◆ Activity
Could you print the stretch of lines below from the one with "nhe a notícia" through the one with "Rocket Boys !", exactly as they stand and without any pictures?

◆ Task inputs
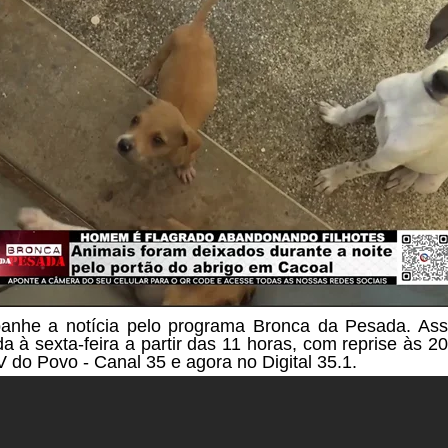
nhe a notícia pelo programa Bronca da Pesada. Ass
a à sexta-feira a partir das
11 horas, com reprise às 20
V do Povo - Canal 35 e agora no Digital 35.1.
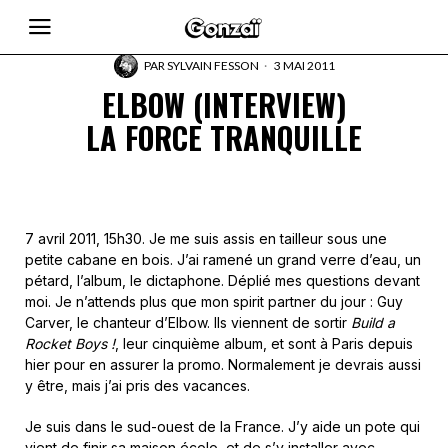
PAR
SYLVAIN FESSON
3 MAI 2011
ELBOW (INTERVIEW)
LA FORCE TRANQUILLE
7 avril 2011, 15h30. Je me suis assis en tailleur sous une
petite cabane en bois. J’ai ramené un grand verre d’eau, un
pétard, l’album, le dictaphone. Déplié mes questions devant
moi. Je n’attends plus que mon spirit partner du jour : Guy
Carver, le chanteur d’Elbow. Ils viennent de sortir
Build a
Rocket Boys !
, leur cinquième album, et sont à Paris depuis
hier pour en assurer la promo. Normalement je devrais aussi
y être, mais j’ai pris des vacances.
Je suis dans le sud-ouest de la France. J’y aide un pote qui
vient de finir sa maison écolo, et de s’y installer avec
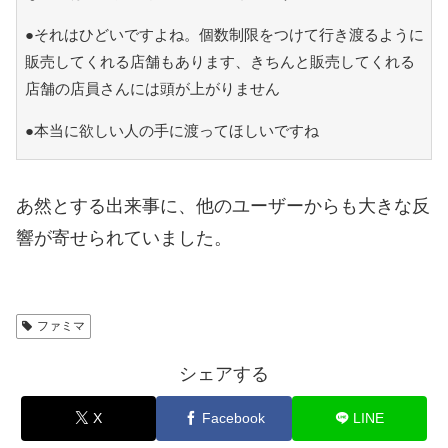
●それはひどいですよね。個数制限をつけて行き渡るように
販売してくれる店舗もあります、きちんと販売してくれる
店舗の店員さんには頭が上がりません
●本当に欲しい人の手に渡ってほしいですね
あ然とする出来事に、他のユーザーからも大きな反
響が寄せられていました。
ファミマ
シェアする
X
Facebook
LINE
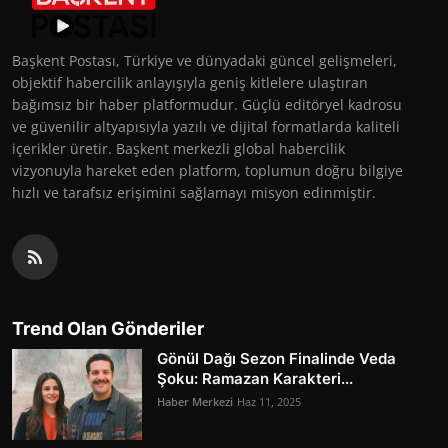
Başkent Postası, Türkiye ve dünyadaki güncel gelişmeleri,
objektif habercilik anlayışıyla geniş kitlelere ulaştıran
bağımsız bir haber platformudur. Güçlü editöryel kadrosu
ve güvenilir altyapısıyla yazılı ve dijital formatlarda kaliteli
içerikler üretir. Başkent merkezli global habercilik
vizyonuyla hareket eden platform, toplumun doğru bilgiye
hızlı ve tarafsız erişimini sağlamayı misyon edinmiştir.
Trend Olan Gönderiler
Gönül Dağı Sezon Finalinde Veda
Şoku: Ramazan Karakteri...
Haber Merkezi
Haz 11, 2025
...
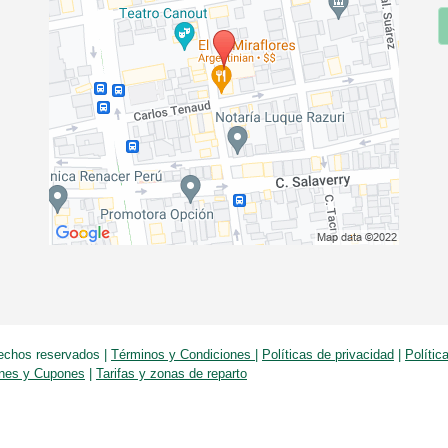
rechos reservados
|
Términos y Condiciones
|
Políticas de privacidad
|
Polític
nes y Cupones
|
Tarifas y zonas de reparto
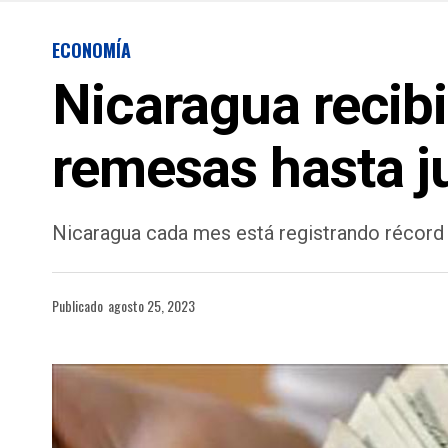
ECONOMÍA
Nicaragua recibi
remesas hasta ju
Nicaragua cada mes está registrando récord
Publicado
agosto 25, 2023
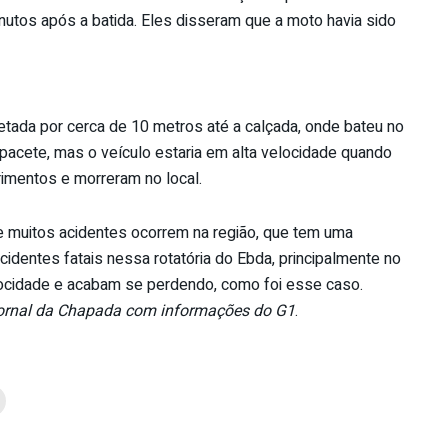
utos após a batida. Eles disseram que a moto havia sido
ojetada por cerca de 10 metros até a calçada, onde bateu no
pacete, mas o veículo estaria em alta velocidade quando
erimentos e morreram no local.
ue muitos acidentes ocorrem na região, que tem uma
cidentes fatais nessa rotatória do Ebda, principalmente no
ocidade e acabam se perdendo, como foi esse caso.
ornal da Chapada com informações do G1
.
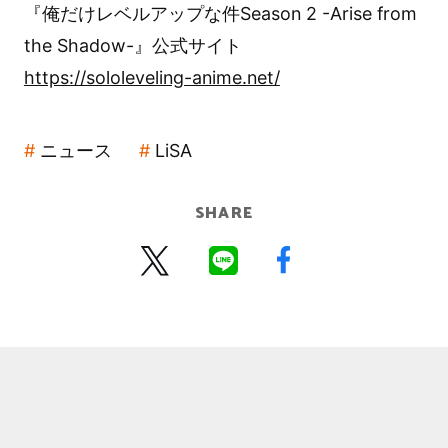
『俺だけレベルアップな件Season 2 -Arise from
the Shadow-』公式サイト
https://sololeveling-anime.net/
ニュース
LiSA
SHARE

◆ Task result
nhe a notícia pelo programa Bronca da Pesada. Ass
a à sexta-feira a partir das
11 horas, com reprise às 20
V do Povo - Canal 35 e agora no Digital 35.1.
PAR
SYLVAIN FESSON
3 MAI 2011
ELBOW (INTERVIEW)
LA FORCE TRANQUILLE
7 avril 2011, 15h30. Je me suis assis en tailleur sous une
petite cabane en bois. J’ai ramené un grand verre d’eau, un
pétard, l’album, le dictaphone. Déplié mes questions devant
moi. Je n’attends plus que mon spirit partner du jour : Guy
Carver, le chanteur d’Elbow. Ils viennent de sortir
Build a
Rocket Boys !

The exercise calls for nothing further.